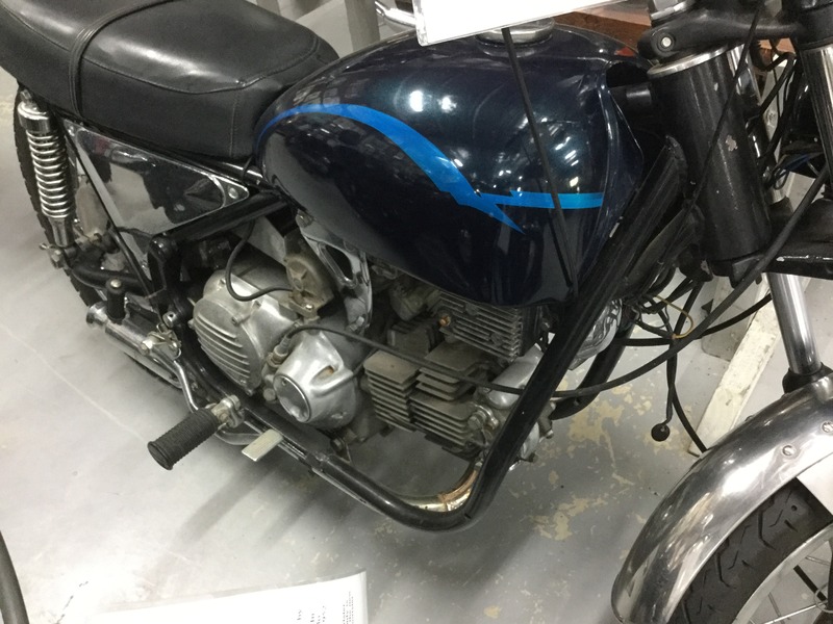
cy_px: 312
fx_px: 746
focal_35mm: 31
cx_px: 416
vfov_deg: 45.4
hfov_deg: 58.4
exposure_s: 1/17
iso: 400
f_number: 2.4
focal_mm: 3.3
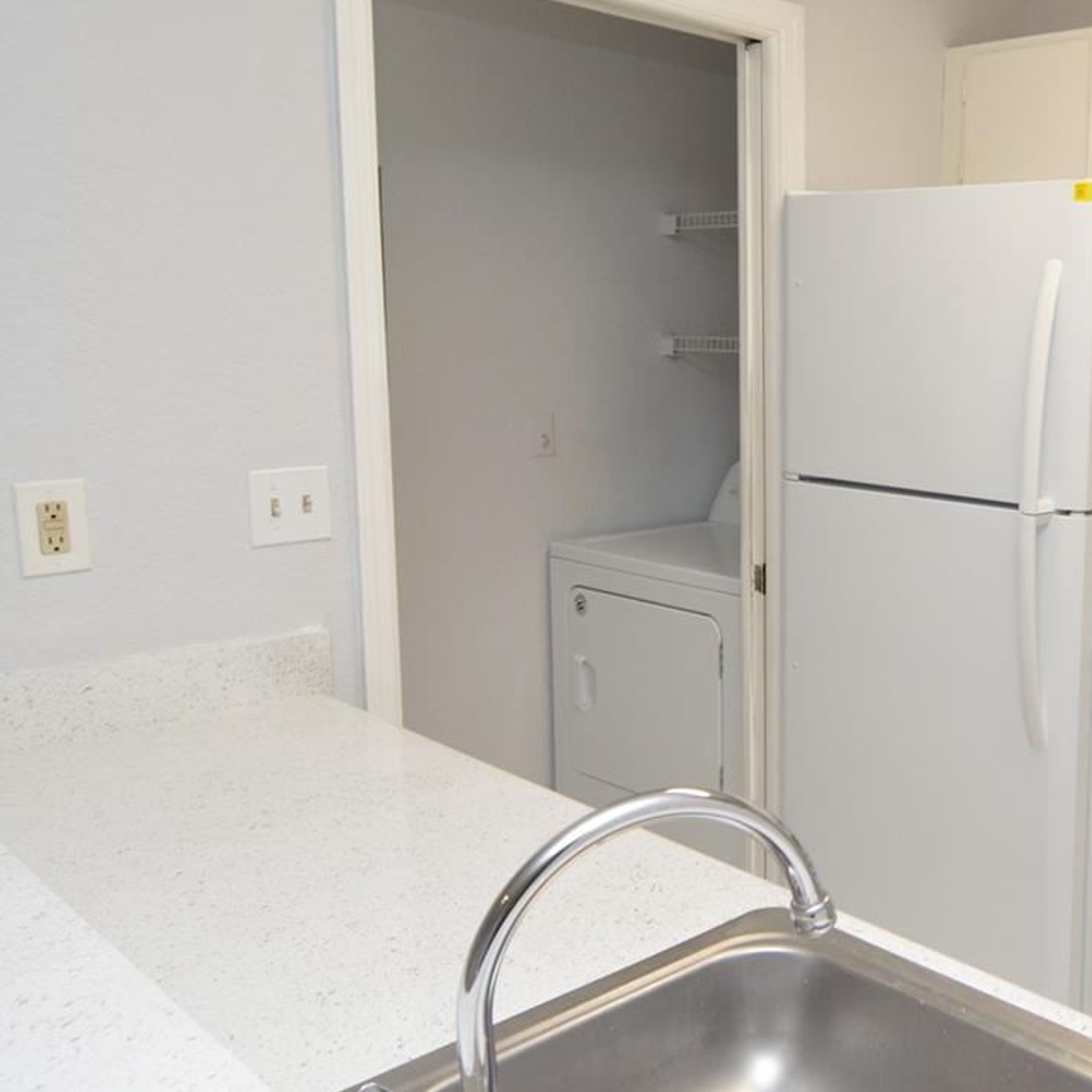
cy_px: 520
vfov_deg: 48.4
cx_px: 975
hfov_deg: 44.3
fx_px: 1213
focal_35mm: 34
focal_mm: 12
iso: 400
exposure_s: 1/80
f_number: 4.5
━━━━
- WHAT NEEDS TO BE DONE: Write the records out again exactly; none of the pictures belong in the copy.

- TASK ANSWER:
cy_px: 312
fx_px: 746
focal_35mm: 31
cx_px: 416
vfov_deg: 45.4
hfov_deg: 58.4
exposure_s: 1/17
iso: 400
f_number: 2.4
focal_mm: 3.3
cy_px: 520
vfov_deg: 48.4
cx_px: 975
hfov_deg: 44.3
fx_px: 1213
focal_35mm: 34
focal_mm: 12
iso: 400
exposure_s: 1/80
f_number: 4.5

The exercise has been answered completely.